Fast ω-gliadins were minor components of wheat storage proteins but a major antigen triggering allergy to wheat. Sixty-six novel full-length fast ω-gliadin genes with unique characteristics were cloned and sequenced from wheat and its relative species using a PCR-based strategy. Their coding regions ranged from 177bp to 987bp in length and encoded 4.28kDa to 37.56kDa proteins. On the base of first three deduced amino acids at the N-terminal, these genes could be classified into the six subclasses of SRL-, TRQ-, GRL-, NRL-, SRP- and SRM-type ω-gliadin genes.
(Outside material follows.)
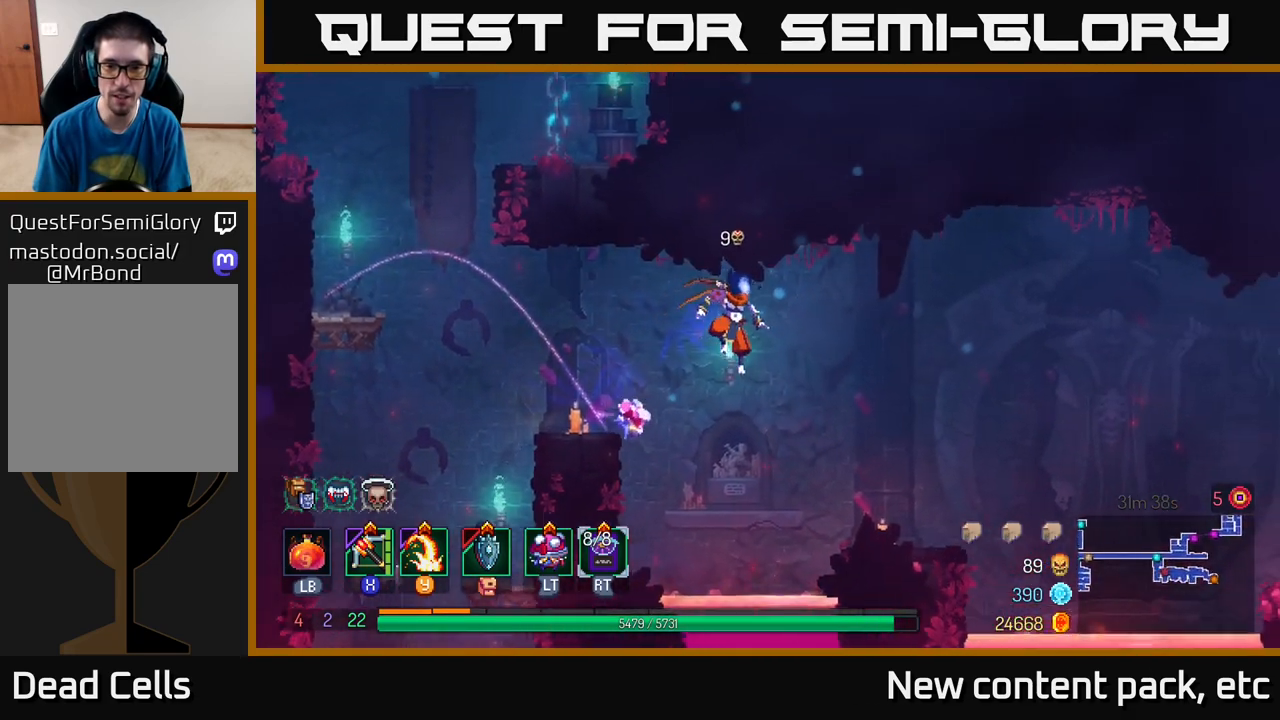
{"buttons": [], "left_stick": "right", "right_stick": "center", "events": [[100, "A", "down"], [167, "A", "up"]]}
Compared by multiple alignments, these genes were significantly different from each other, due to the insertion or deletion at the repetitive domain. An analysis of the IgE-binding epitopes of the 66 deduced fast ω-gliadins demonstrated that they contained 0-24 IgE-binding epitopes. The phylogenetic tree demonstrated that the fast ω-gliadins and slow ω-gliadins were separated into two groups and their divergence time was 21.64millionyears ago. Sequence data of the fast ω-gliadin genes assist in the study of the origins and evolutions of the different types of ω-gliadins while also providing a basis for the synthesis of monoclonal antibodies to detect wheat antigen content.